As I approach my 65th birthday on July 21, I find myself pausing to remember the summers that have brought me here. One after another, like waves on the shore—soft and slow or loud and full of motion. All of them part of the story.

I remember summers as a child: playing ball in the heat of the day, swimming on a pond or pool, chasing laughter across backyards, slipping into the cool lake, walking barefoot on the beach, eating homemade ice cream, and going to baseball games where heroes wore numbers and hope lingered with every pitch. Life was simple. Summer was magic.

Then came the teenage years. Still swimming, still playing.
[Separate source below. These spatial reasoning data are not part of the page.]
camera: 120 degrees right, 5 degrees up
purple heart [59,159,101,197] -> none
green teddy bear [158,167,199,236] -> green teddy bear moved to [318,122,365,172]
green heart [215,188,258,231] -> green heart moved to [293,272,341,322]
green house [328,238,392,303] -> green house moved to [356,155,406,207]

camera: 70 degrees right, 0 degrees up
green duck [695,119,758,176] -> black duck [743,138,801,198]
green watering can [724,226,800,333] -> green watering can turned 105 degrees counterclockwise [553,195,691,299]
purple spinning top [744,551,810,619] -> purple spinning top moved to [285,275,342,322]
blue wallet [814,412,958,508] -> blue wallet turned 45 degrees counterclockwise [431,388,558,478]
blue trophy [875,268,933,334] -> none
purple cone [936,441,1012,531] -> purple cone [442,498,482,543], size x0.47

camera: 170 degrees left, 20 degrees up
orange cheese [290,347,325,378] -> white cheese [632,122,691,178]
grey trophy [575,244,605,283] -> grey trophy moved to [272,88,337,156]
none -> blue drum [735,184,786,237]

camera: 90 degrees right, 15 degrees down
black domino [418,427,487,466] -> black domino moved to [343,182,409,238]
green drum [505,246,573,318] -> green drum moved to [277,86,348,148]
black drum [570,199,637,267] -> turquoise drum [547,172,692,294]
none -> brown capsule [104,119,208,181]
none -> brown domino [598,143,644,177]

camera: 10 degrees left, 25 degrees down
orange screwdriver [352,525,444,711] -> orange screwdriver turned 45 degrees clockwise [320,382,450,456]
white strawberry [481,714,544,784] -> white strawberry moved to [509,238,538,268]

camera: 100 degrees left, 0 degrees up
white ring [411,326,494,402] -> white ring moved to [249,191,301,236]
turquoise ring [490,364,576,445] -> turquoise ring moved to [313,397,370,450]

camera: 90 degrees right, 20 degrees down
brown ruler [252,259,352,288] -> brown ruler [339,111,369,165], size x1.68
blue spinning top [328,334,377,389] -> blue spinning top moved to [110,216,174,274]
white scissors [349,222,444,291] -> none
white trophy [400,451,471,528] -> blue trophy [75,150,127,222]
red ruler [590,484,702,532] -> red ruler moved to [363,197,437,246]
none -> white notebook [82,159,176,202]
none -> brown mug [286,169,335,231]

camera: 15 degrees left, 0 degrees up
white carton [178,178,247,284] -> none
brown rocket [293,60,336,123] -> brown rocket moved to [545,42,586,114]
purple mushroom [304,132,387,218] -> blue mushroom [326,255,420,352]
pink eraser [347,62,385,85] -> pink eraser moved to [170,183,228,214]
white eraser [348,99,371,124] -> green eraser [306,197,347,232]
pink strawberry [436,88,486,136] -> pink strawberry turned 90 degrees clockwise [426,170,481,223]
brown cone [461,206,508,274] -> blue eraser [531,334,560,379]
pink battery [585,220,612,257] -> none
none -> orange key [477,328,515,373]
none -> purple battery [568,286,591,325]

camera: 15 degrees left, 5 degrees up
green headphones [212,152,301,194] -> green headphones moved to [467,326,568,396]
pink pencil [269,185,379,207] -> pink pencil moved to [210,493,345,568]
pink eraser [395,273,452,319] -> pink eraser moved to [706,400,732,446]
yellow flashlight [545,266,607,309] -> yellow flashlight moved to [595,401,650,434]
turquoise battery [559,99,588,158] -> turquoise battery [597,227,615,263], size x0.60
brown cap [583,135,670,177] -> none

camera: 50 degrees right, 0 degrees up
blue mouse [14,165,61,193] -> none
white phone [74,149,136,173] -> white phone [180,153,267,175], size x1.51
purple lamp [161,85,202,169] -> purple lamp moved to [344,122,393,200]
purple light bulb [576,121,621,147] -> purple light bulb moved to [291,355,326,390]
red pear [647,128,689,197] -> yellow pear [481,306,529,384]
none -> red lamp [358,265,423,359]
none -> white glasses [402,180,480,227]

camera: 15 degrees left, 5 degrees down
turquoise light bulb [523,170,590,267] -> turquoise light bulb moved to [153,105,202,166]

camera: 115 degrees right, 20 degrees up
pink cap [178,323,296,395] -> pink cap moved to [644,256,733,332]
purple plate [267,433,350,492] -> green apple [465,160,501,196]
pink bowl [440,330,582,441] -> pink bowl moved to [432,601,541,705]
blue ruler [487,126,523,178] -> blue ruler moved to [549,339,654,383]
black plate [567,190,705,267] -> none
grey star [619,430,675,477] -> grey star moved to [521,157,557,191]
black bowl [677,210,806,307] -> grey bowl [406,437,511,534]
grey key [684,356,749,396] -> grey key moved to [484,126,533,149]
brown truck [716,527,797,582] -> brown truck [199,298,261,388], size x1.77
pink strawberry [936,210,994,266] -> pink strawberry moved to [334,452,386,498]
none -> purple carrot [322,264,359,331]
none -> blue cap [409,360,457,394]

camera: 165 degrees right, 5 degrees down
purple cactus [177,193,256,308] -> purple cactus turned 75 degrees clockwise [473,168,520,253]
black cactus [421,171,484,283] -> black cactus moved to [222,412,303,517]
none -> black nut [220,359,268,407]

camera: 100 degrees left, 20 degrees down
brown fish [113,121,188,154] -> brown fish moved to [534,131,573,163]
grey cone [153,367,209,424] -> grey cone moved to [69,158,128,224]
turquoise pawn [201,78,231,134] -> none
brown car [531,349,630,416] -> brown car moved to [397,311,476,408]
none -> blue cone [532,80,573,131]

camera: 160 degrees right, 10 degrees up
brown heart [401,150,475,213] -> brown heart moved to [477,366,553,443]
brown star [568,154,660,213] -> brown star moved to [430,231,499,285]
But in those summers were long walks and long talks under the stars, meals around the kitchen table with family and friends, ball games watched or played, and songs on the radio or albums circling on turntables. Those experiences became the soundtracks of my youth. I remember learning to water ski, trying to improve in basketball, beginning to fall in love with words read and written, trying to learn about this life with God. Those summers were full of discovery, friendship, and the beginnings of love.

Later, summers became moments of marriage and parenting—watching our sons play ball just like I used to, cheering them on from the sidelines, traveling as a family to the east coast of Florida where the waves crashed with confidence, and to it’s calm gulf coast where the water invited stillness. I remember thunderstorms that surprised us, hurricanes that reminded us of our fragility, health issues that changed us, and church services that steadied us. The meals were louder, the stories longer, the songs even sweeter. Pools, beaches, boats, books, laughter, songs, waves, friendships, questions, prayers, vacations, vocations, conversations—these were the building blocks of our summers.

Eventually, we moved back to Georgia. The heat feels hotter now. I seek more shade, avoiding the brightest sun. But I still love a Braves baseball game and time out on the lake. And always, always, time with family and friends. The rhythm of summer has slowed, but it’s still rich with meaning.

The years have traveled by in the fast lane. Sometimes it feels like life forgot the speed limit. I’m doing my best to keep pace. But in this season, I’m also learning to slow down and remember.

Through every summer—childhood to now—I’ve seen the faithful presence of the Creator. The One who made the sun also made me. He’s been in the joy and in the storms, in the songs and in the silence, in the moments I thought I’d never forget, and even in the ones I did. His Spirit is like a cooling breeze—gentle, steady, needed. Especially in summers like this.

So I remember. I give thanks. And I welcome another summer, knowing I do not face it alone.